### Brano dell'esercizio
————

Da Oslo l’ultima chiamata per l’Afghanistan
di Gianluca Cicinelli
“Un milione di bambini potrebbe morire di fame se gli aiuti non li raggiungono in tempo e un insondabile 97% della popolazione potrebbe scendere al di sotto della soglia di povertà quest’anno” ha affermato il ministro degli Esteri norvegese Anniken Huitfeldt, aggiungendo che 39 milioni di persone in Afghanistan sono state sopraffatte da un collasso economico, dalla pandemia dovuta al Covid e dalla siccità. Parole pronunciate a margine dei colloqui, che si stanno svolgendo da ieri, lunedì 24 gennaio, a Oslo, fra i diplomatici occidentali e i rappresentanti del governo dei talebani in Afghanistan su come alleviare la crisi umanitaria del Paese.

————

### Materiale mostrato
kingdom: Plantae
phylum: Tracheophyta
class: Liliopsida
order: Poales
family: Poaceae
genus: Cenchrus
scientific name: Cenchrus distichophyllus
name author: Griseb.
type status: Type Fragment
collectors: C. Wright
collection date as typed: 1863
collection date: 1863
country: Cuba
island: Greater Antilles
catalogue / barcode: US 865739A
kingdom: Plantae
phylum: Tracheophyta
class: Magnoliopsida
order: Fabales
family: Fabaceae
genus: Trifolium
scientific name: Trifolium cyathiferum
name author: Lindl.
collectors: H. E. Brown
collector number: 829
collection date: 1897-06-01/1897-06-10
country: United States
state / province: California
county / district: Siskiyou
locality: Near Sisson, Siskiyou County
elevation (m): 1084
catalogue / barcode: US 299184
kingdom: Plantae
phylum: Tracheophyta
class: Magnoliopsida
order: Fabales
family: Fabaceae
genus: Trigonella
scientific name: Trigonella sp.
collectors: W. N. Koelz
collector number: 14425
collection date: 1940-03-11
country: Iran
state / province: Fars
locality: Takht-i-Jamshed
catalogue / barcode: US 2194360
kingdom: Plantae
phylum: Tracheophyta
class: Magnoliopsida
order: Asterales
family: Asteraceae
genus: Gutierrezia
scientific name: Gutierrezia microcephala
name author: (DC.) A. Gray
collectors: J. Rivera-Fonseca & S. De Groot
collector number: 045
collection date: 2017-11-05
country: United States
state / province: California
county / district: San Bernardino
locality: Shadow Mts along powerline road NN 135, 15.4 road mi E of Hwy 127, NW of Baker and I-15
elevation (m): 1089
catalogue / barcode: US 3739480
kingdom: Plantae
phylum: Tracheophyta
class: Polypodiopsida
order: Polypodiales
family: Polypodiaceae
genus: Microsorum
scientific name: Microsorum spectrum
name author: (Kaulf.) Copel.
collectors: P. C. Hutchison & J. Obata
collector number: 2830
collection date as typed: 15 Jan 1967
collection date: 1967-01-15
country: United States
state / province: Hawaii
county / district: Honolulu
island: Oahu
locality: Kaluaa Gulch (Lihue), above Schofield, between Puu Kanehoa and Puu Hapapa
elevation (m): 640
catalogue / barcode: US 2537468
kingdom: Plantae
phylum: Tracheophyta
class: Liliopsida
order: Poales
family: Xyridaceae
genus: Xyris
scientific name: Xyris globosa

————

### Sull'esercizio
Ricopia fedelmente la parte del brano sui colloqui di Oslo che comincia con "Da Oslo l’ultima" e prosegue fino a "umanitaria del Paese.". Le righe non hanno alcun legame con il brano sui colloqui di Oslo.

### Soluzione
Da Oslo l’ultima chiamata per l’Afghanistan
di Gianluca Cicinelli
“Un milione di bambini potrebbe morire di fame se gli aiuti non li raggiungono in tempo e un insondabile 97% della popolazione potrebbe scendere al di sotto della soglia di povertà quest’anno” ha affermato il ministro degli Esteri norvegese Anniken Huitfeldt, aggiungendo che 39 milioni di persone in Afghanistan sono state sopraffatte da un collasso economico, dalla pandemia dovuta al Covid e dalla siccità. Parole pronunciate a margine dei colloqui, che si stanno svolgendo da ieri, lunedì 24 gennaio, a Oslo, fra i diplomatici occidentali e i rappresentanti del governo dei talebani in Afghanistan su come alleviare la crisi umanitaria del Paese.